Carry on the blog review of the 1977 novel The Camp from the point where it stops.

• Document text
- - -

Trawling the depths of forgotten fiction, films, and beyond, with yer pal, Joe Kenney
Thursday, March 5, 2015
The Camp
The Camp, by Jonathan Trask
No month stated, 1977 Belmont Tower Books
An interesting obscurity in the work of Len Levinson, The Camp is notable because it was a collaboration between Len and his editor at Belmont Tower, Peter McCurtin. Len provides the full story below, but long story short, McCurtin came up with the plot, wrote the first chapter, and then handed it over to Len, who ran with it.
Speaking of obscure, The Camp is real obscure, even for one of Len’s Belmont books; the only other review you can currently find of it online is by Marty McKee. Thus once again I have to bemoan the fate of Len’s early books, the majority of which deserved better distribution and recognition. While I wouldn’t rank The Camp as a lost pulp masterwork like his earlier Shark Fighter, it is still a fun and breezily-written tale that attempts in its short length to tap into the post-Watergate paranoia that gripped the nation in the mid-to-late 1970s.
Our narrator is Phillip “Phil” Gordon, a ‘Nam Green Beret who now works as a reporter for Tomorrow magazine, which is dedicated to outing corruption and whatnot. Phil regales us with stories of the many powerful men he has toppled, and then informs us that “last summer” he went up to northern Maine for a much-needed vacation, to reconnect with the land in which he’d been born. The novel is his report of what happened to him there.
I’m not sure if I would’ve recognized this without knowing beforehand that Len and McCurtin co-wrote the novel, but the switchover after chapter one is very apparent. In McCurtin’s hands Phil comes off as a lazy sort who seems more curious than intrigued by the strange tale told by his old Indian pal, Jimmy Jacks; Jimmy informs Phil that one of his nephews, who was like a son to him, has gone missing, last seen as he was attempting to get a closer look at the mysterious new Army base that’s been built about five miles away, deep in the Maine woods.
Jimmy himself is vastly different in McCurtin’s first chapter; all he wants to do is drink beer, eat bear steak, and watch old Westerns on TV. But then Phil slouches off for bed, chapter two begins, and Len takes over – and suddenly Jimmy is waking Phil up, armed with a bow and arrow and ready to go out into the woods and kick some ass. The affable drunk of chapter one has become a “native warrior” type who dispenses his wisdom as he moves stealthfully and swiftly as a fox through the darkened forest.

- - -

• Data excerpt
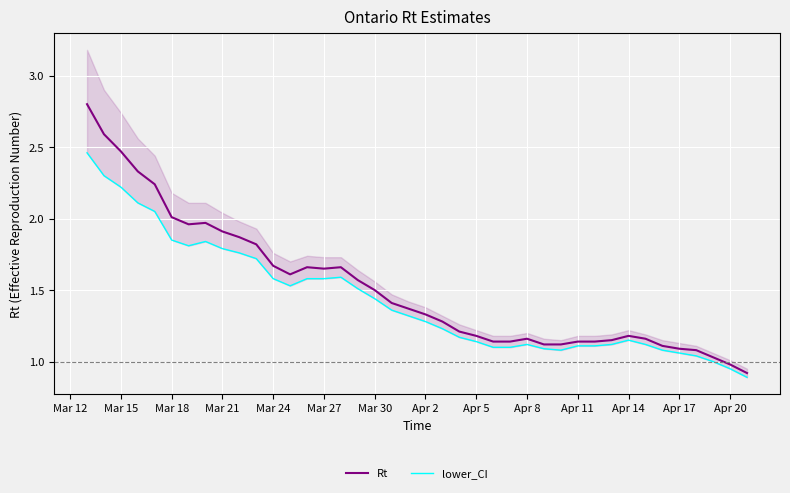

What is the lowest value of the Rt series?

0.9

- - -

• Result for this exercise
Phil changes, too; per the standard Len Levinson protagonist type, he’s become a man driven to succeed in life, despite all the odds. Now he’s chomping at the bit to get at the story of “the Camp” – later to be revealed as Camp Butler, an Army installation that doesn’t exist on any record. As a sidenote, I found the name “Camp Butler” interesting, given Len’s later Leisure series Butler, which he wrote under the pseudonym Phillip Kirk. Could he have been flashing back on The Camp when he came up with it?
Sneaking through the barbed wire fence, Jimmy and Phil find a crazed Army base which is more like a prison, with watch towers and roving guard dogs. They find even crazier stuff, like the mutilated remains of a few hippies who have apparently been tied up to a post and used for bayonet practice. After a quick skirmish with the bloodthirsty soldiers who have discovered them – including a bit where Jimmy Jack takes out a bunch of dogs with his arrows – our heroes manage to escape.
Jimmy again proves himself a superhumanly capable person, showing Phil a hidden cave he’s used before, in a ravine outside of the camp’s territory. Hidden by a rock, the cave not only has a fresh-water stream but also a bunch of beef jerky and booze Jimmy has hidden here…just for these sorts of situations, of course. The two stay here for a few days, waiting for the soldiers to stop searching the immediate area. After this Phil heads back home to DC (Phil being one of the few Levinson protagonists who doesn’t live in New York), where he tells his editor that he’s got a whopper of a story.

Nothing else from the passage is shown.